Assim, o livro Permissão para destruir a vida indigna de ser vivida serviu como uma prescrição para o expurgo médico dos elementos mais fracos e vulneráveis dentre a população alemã, receita levada a uma precisa e sistemática execução por parte dos médicos nazistas entre os anos de 1939 e 1945. Antes de se tornar um roteiro para o genocídio, a obra tornou-se sensação entre a intelligentsia alemã, compondo com o darwinismo social, a eugenia e o antissemitismo um cosmovisão rapidamente aceita e normatizada por grande parte da sociedade alemã da época. Já por volta de 1925, por exemplo, uma pesquisa de opinião realizada com pais de crianças deficientes registrou que mais de 70% deles concordariam com a morte indolor de seus próprios filhos. Portanto, quando os nazistas chegaram ao poder em 1933, já era relativamente bem aceita na opinião pública a ideia de vidas “indignas de serem vividas”.

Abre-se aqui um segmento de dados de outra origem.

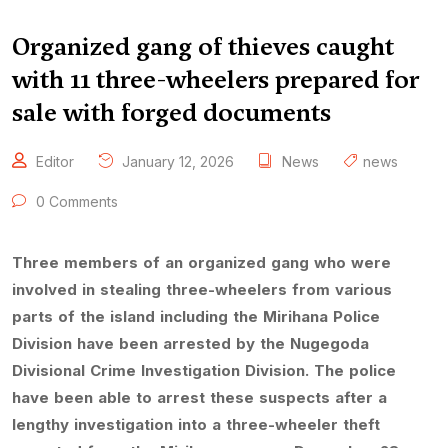
Organized gang of thieves caught
with 11 three-wheelers prepared for
sale with forged documents
Editor
January 12, 2026
News
news
0 Comments
Three members of an organized gang who were
involved in stealing three-wheelers from various
parts of the island including the Mirihana Police
Division have been arrested by the Nugegoda
Divisional Crime Investigation Division. The police
have been able to arrest these suspects after a
lengthy investigation into a three-wheeler theft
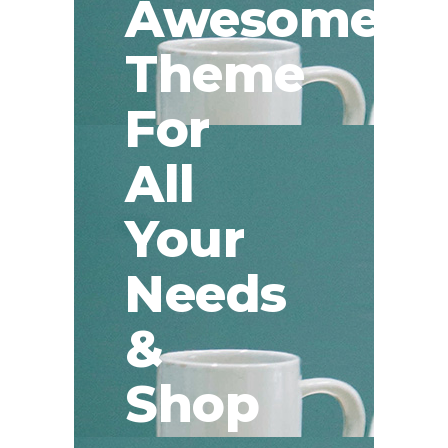
Awesome
Theme
For
All
Your
Needs
&
Shop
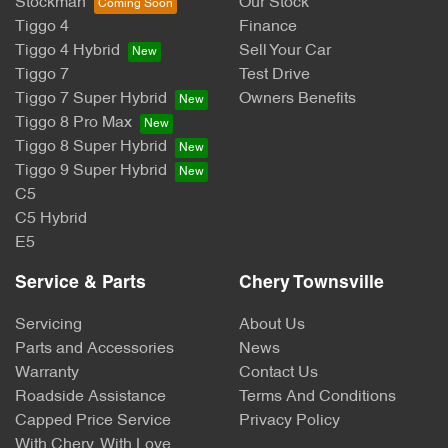
Stockman
Our Stock
Tiggo 4
Finance
Tiggo 4 Hybrid
Sell Your Car
Tiggo 7
Test Drive
Tiggo 7 Super Hybrid
Owners Benefits
Tiggo 8 Pro Max
Tiggo 8 Super Hybrid
Tiggo 9 Super Hybrid
C5
C5 Hybrid
E5
Service & Parts
Chery Townsville
Servicing
About Us
Parts and Accessories
News
Warranty
Contact Us
Roadside Assistance
Terms And Conditions
Capped Price Service
Privacy Policy
With Chery, With Love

O perturbador nessa história é constatar que a abordagem filosófica de Binding e Hoche – os quais, vale lembrar, eram à época exemplos de “bons alemães”, estudiosos respeitados e de pendor humanista, e não as monstruosas personas nazistas que lhes seriam associadas ex post facto – é bastante similar à visão defendida por bioeticistas contemporâneos, notadamente os defensores do aborto e da eutanásia. Ela era utilitária como a de hoje, e tão obcecada quanto a de hoje com a eliminação do sofrimento “desnecessário”. E, assim como a de Binding e Hoche, a bioética atual também descarta a tradução hipocrática, para a qual o valor da vida é intrínseco e absoluto, em favor de uma ética da qualidade de vida.